This week in the War, 9–15 June 1941: Eighty-eights blunt Battleaxe in Hellfire Pass

Soldiers of Rommel's Afrika Korps haul one of their 88mm flak/anti-tank guns across the desert, North Africa, 1941 [Bundesarchiv Bild 101l-783-0109-19/ Dorner/ CC-BY-SA, wiki]

Soldiers of Rommel’s Afrika Korps haul one of their 88mm flak/anti-tank guns across the desert, North Africa, 1941 [Bundesarchiv Bild 101l-783-0109-19/ Dorner/ CC-BY-SA, wiki]

If the Luftwaffe had the Messerschmitt 109, and the Kriegsmarine the U-boat, then the German army could surely claim the eighty-eight millimetre anti-tank (originally anti-aircraft) gun. It was the weapon that never lost its edge.

Diverting resources for an expeditionary force to Greece and for the ill-fated defence of Crete had cost Britain at least one chance for victory in the North Africa campaign. Churchill continued to press Wavell to begin a new offensive. Despite his misgivings, the latter launched Operation Battleaxe this week in the war, on 15 June 1941.

Soldiers of the 4th Indian Division decorate their truck during Operation Battleaxe, North Africa, June 1941 [Public domain, Imperial War Museum, wiki]

Soldiers of the 4th Indian Division decorate their truck during Operation Battleaxe, North Africa, June 1941 [Public domain, Imperial War Museum, wiki]

The attack, planned and commanded by General Beresford-Peirse, included a frontal assault on Halfaya Pass, which was quickly nicknamed Hellfire Pass. The idea was for General Frank Messervy’s 4th Indian Division to take and hold the pass, thus supporting an armoured thrust by the tanks of the 7th Armoured Division, who would defeat the enemy in a decisive tank battle. The road to Tobruk would thus be opened, and Tobruk’s beleaguered garrison would join in the fight and rout the remnants of Rommel’s Afrika Korps. Such was the plan for Operation Battleaxe.
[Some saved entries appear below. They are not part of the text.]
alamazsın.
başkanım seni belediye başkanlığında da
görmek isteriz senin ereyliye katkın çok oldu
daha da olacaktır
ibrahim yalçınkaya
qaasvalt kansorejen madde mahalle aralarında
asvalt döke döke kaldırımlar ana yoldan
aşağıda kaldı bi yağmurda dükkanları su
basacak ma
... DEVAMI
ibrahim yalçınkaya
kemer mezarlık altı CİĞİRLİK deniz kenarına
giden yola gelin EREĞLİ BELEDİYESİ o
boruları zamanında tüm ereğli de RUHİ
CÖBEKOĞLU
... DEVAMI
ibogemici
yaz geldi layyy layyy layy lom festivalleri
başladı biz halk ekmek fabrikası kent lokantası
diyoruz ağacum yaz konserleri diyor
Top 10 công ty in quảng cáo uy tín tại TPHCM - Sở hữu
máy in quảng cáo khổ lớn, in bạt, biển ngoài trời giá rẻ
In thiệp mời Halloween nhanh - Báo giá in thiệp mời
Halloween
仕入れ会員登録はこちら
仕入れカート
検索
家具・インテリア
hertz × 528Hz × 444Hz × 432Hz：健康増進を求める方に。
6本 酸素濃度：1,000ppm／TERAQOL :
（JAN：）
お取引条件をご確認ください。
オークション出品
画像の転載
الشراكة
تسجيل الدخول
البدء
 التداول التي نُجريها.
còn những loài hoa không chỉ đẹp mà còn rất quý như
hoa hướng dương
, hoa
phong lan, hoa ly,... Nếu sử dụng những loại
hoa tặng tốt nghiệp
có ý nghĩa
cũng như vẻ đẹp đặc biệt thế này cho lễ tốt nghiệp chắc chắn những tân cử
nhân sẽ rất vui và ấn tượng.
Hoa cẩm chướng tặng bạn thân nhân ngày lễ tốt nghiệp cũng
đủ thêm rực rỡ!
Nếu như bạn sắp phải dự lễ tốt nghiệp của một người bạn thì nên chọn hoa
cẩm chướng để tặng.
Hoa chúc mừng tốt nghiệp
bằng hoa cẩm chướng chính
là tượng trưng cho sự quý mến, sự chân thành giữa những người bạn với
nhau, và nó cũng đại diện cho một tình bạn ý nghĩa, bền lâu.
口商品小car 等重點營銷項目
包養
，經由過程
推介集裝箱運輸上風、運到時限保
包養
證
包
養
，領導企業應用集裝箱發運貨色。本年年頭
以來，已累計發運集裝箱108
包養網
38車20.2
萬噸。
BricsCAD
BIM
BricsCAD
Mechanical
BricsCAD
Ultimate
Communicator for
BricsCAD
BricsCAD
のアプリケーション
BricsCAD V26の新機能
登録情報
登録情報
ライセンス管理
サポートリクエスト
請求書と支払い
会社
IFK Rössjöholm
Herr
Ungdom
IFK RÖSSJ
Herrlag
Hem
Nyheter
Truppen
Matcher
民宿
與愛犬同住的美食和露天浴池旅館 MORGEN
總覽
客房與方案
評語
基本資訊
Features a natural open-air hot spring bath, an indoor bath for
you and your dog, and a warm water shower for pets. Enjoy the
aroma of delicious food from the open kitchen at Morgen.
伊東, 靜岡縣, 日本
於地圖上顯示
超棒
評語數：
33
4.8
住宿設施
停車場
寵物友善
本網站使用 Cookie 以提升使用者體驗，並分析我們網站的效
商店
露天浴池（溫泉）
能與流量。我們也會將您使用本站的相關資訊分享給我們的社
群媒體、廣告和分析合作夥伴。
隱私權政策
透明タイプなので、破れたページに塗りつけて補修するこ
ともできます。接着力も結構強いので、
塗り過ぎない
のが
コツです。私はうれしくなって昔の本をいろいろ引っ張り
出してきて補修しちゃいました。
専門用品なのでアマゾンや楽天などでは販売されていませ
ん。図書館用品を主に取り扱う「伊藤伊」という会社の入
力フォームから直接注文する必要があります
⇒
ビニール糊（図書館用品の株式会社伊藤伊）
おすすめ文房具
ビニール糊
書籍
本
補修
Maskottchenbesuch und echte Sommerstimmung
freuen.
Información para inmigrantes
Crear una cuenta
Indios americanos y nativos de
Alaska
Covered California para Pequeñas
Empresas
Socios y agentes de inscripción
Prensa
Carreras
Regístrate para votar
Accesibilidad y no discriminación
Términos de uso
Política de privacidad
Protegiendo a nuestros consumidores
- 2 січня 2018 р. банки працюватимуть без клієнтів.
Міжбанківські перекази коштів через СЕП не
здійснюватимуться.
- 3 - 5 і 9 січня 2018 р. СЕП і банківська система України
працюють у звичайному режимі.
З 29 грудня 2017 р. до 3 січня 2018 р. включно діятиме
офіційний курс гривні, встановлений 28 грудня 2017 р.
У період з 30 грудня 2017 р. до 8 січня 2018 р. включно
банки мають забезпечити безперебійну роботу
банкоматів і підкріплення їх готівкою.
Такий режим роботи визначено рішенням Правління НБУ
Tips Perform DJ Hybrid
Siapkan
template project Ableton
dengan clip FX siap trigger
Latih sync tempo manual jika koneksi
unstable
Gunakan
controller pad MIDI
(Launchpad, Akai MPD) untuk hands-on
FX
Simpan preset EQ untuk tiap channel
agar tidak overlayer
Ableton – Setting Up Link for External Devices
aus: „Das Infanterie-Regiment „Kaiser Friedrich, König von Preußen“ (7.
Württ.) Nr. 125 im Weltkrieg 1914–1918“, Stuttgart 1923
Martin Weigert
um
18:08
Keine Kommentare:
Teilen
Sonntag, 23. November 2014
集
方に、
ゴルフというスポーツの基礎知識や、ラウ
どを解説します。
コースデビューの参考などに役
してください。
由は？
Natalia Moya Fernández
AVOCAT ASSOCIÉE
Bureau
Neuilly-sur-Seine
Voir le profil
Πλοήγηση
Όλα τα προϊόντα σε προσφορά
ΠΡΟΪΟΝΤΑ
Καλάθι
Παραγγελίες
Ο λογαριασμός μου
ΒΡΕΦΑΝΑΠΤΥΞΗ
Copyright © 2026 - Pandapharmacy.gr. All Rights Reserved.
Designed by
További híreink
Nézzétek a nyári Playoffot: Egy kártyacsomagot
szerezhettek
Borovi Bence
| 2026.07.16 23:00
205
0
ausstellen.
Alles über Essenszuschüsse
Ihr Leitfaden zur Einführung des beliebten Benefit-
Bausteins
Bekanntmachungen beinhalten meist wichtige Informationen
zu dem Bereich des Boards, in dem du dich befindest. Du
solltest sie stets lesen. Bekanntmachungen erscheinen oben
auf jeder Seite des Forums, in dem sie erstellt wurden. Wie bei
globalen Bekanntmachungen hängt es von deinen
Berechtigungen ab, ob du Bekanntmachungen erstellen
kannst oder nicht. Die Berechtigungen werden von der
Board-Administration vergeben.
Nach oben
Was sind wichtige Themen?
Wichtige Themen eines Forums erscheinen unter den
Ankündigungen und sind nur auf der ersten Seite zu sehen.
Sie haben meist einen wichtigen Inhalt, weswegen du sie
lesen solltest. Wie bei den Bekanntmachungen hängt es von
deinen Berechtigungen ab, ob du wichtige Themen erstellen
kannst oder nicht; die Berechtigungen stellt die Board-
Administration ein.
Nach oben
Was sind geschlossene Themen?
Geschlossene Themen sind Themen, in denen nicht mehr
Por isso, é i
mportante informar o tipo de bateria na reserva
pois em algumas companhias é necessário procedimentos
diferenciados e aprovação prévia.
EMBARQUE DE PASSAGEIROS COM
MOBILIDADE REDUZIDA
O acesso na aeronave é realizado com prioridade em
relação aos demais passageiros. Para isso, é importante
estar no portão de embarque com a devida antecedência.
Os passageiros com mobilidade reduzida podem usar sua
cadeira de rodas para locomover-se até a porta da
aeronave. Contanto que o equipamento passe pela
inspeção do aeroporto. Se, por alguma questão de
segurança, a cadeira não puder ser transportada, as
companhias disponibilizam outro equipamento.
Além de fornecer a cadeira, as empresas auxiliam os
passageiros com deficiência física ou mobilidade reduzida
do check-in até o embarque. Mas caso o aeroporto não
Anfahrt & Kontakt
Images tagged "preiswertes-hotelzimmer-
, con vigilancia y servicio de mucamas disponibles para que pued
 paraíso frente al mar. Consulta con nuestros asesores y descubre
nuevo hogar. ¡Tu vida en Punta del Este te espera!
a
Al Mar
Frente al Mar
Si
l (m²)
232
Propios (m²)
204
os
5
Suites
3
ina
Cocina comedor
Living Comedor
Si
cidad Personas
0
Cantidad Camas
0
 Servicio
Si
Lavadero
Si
Wavell was not optimistic. He knew that the new British Cruiser tanks were unreliable and that the Matilda’s were vulnerable to anti-tank fire. Plus the superiority in numbers, in artillery and in air power, that would be essential for success was simply not there. (It would be there later, for Montgomery).

In the end, the attack on Halfaya Pass was bloodily repulsed and the British armour decimated by the German 88s. Rommel’s spies had discovered the British plan and his forces had been lying in wait, with the 88mm anti-tank guns dug in and carefully concealed.

The tables were suddenly turned. German panzer units advanced and were outflanking the British positions, intent in cutting off any possible retreat. Messervy ordered a general withdrawal.

By the time Wavell had flown in from his headquarters, Operation Battleaxe was at an end. That the British forces escaped at all was due to the fighting qualities of the men on the ground, the tankers and the gunners, and to the pilots of the RAF.